## Written task
Using the listing below, output only the lines from the one that contains "Lola Mauriz" through the one that contains "17日～ ©Disney", inclusive, exactly as given and without images.

## Given records
|---|

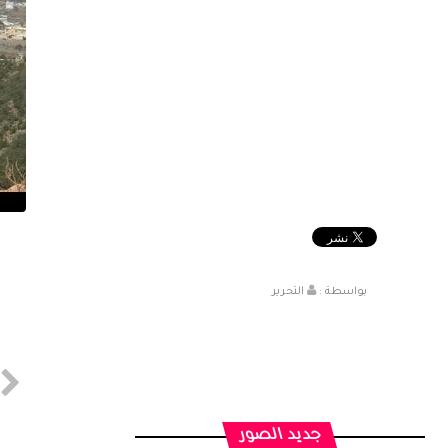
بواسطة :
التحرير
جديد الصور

|---|

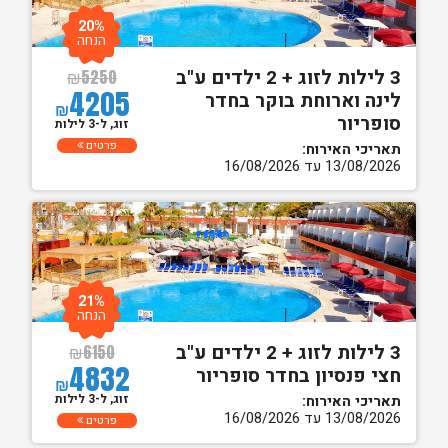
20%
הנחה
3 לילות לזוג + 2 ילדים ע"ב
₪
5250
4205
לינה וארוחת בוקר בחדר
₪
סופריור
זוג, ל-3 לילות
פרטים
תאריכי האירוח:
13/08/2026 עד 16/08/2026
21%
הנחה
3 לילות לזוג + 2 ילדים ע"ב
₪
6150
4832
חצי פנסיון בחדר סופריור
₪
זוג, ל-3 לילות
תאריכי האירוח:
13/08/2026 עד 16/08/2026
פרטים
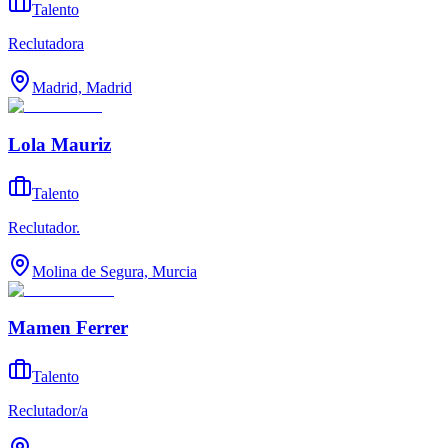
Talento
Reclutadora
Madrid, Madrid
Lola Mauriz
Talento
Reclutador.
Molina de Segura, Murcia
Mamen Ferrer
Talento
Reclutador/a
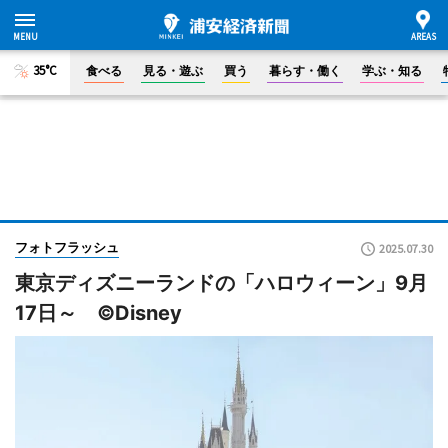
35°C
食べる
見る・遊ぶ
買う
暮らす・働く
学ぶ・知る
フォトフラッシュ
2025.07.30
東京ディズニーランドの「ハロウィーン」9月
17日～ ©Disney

|---|

## Response to the task
Lola Mauriz
Talento
Reclutador.
Molina de Segura, Murcia
Mamen Ferrer
Talento
Reclutador/a
35°C
食べる
見る・遊ぶ
買う
暮らす・働く
学ぶ・知る
フォトフラッシュ
2025.07.30
東京ディズニーランドの「ハロウィーン」9月
17日～ ©Disney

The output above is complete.